**TASK REQUIREMENTS:** Transcribe the records word for word, beginning with the first line and ending with the line that contains "expansión del cluster"; include nothing else.

**GIVEN RECORDS:**
******

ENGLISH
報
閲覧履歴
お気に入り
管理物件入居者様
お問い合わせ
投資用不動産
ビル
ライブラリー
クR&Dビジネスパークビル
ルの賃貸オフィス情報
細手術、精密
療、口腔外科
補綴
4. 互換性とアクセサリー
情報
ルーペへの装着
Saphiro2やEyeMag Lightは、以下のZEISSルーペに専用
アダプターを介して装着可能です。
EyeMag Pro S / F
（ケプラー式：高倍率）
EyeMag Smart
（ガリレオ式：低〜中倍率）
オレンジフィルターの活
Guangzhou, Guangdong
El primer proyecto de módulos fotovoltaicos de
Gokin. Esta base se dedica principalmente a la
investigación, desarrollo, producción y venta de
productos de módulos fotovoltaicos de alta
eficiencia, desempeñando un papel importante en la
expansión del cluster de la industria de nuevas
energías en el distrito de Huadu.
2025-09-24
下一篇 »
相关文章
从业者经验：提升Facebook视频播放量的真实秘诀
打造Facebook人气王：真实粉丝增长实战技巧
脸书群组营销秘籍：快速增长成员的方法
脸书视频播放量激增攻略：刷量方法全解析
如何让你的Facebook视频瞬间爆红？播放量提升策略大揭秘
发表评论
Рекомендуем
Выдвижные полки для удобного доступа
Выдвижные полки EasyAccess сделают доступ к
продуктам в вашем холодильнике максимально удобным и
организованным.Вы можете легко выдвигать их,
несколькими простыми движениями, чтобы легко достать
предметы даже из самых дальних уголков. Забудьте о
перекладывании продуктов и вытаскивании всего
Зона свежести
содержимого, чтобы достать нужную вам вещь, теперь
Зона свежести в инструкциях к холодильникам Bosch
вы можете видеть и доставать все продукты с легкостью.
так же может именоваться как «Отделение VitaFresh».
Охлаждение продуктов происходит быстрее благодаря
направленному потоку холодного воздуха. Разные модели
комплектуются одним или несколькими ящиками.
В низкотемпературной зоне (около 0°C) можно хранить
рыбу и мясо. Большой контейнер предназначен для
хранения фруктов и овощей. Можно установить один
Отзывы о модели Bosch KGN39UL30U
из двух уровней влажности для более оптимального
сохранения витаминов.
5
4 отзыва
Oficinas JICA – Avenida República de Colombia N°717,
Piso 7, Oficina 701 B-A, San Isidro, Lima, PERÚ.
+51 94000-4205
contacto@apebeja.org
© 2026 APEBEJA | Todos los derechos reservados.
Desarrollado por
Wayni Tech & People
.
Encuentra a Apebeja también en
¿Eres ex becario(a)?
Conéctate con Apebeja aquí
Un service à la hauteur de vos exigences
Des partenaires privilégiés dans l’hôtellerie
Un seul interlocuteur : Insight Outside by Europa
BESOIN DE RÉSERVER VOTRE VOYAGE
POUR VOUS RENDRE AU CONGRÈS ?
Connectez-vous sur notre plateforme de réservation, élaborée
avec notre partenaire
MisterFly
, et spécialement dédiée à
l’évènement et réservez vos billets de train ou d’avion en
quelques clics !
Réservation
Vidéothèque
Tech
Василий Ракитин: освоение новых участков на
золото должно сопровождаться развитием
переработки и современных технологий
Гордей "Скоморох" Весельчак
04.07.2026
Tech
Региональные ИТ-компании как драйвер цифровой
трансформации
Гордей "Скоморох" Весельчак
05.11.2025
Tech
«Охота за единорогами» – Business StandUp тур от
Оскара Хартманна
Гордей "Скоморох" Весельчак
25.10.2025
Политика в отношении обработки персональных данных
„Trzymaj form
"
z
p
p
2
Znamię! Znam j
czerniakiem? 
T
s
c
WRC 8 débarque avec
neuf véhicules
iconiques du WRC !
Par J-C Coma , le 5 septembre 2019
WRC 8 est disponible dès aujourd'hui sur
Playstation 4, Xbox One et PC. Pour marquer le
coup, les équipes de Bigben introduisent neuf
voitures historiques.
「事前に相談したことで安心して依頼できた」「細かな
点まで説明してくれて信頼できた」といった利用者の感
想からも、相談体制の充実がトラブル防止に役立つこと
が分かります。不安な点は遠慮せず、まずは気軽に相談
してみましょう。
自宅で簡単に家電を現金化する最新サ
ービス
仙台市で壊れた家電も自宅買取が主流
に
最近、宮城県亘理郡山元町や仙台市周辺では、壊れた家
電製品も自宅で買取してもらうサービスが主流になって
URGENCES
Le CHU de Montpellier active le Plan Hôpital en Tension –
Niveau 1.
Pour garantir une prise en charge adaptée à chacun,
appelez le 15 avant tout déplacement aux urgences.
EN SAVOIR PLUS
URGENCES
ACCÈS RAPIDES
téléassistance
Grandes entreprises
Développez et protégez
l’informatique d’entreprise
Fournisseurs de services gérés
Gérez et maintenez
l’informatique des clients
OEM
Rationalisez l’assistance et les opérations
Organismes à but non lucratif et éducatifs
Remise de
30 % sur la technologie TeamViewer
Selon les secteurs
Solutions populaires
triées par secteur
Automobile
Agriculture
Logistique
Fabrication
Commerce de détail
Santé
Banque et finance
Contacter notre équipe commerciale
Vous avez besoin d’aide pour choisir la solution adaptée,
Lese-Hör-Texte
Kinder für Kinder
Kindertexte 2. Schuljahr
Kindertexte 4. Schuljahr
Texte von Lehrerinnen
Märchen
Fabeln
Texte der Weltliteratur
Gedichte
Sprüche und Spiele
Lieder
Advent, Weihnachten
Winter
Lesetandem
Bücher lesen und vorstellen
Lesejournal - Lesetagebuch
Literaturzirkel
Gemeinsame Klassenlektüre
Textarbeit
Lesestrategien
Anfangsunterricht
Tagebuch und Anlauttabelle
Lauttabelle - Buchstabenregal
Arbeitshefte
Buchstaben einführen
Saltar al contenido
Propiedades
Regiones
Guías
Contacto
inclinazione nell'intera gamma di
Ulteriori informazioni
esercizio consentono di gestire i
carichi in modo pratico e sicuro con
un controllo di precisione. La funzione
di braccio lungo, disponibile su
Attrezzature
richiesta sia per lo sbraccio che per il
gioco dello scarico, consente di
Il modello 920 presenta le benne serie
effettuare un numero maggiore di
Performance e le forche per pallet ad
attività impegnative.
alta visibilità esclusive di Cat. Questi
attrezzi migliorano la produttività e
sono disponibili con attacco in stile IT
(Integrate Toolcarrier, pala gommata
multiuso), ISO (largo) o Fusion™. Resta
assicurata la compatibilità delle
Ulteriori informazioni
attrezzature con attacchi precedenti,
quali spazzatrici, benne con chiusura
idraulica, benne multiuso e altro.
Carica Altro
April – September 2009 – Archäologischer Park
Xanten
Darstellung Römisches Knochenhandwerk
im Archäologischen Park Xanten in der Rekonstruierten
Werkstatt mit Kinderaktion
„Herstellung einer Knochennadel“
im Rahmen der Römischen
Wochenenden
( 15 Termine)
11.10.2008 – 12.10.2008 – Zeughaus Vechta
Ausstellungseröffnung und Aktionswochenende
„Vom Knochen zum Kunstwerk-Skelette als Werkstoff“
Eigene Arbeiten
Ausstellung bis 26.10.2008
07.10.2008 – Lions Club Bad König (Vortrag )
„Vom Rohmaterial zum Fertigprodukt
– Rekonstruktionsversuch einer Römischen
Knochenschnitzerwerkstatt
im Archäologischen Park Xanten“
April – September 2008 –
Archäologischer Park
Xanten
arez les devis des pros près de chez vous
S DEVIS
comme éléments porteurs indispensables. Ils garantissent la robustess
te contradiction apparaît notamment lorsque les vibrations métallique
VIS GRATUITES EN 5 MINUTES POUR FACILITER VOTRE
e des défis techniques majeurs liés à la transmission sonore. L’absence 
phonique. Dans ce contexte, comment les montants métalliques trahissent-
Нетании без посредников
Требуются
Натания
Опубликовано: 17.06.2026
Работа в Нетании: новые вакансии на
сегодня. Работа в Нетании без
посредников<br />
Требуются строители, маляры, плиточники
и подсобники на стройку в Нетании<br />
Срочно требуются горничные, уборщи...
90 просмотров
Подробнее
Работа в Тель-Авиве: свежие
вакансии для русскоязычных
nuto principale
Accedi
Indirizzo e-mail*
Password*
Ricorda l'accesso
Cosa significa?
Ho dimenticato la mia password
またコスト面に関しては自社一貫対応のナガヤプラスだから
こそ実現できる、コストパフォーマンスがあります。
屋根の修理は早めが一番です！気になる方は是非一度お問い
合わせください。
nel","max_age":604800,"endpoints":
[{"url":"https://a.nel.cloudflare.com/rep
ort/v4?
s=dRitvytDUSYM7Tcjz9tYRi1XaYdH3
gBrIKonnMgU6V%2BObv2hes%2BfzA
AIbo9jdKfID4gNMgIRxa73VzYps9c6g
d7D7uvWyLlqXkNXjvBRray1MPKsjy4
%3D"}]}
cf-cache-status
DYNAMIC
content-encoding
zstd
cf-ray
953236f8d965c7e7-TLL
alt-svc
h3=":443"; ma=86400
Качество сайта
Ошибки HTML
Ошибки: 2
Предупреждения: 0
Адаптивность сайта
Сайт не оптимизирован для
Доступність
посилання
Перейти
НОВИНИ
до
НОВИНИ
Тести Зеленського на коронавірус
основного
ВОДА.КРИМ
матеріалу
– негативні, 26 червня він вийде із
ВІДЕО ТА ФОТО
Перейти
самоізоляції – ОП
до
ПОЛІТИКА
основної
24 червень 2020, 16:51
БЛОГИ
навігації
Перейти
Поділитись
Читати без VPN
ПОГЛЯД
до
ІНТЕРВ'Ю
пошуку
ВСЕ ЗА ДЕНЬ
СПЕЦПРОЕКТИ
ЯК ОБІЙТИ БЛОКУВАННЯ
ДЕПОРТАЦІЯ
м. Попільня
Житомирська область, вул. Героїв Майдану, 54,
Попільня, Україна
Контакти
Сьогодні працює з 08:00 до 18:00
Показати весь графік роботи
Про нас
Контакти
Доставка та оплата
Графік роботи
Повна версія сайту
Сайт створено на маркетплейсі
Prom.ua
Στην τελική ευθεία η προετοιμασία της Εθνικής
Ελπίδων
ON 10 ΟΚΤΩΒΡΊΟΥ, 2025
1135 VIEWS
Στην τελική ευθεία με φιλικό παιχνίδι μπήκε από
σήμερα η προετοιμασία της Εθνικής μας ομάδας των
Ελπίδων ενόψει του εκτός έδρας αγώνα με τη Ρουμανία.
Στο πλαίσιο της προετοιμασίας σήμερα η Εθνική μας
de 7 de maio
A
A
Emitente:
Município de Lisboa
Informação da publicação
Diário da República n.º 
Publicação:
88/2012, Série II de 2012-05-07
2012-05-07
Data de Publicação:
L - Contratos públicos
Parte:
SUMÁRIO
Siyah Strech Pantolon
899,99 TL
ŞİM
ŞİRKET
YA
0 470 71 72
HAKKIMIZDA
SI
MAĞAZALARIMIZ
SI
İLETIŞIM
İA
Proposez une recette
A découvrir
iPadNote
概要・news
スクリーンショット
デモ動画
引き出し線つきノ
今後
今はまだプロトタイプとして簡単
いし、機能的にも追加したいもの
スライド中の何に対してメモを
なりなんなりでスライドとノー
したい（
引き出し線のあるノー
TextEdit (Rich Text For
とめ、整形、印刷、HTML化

******

**WRITTEN RESPONSE:**
ENGLISH
報
閲覧履歴
お気に入り
管理物件入居者様
お問い合わせ
投資用不動産
ビル
ライブラリー
クR&Dビジネスパークビル
ルの賃貸オフィス情報
細手術、精密
療、口腔外科
補綴
4. 互換性とアクセサリー
情報
ルーペへの装着
Saphiro2やEyeMag Lightは、以下のZEISSルーペに専用
アダプターを介して装着可能です。
EyeMag Pro S / F
（ケプラー式：高倍率）
EyeMag Smart
（ガリレオ式：低〜中倍率）
オレンジフィルターの活
Guangzhou, Guangdong
El primer proyecto de módulos fotovoltaicos de
Gokin. Esta base se dedica principalmente a la
investigación, desarrollo, producción y venta de
productos de módulos fotovoltaicos de alta
eficiencia, desempeñando un papel importante en la
expansión del cluster de la industria de nuevas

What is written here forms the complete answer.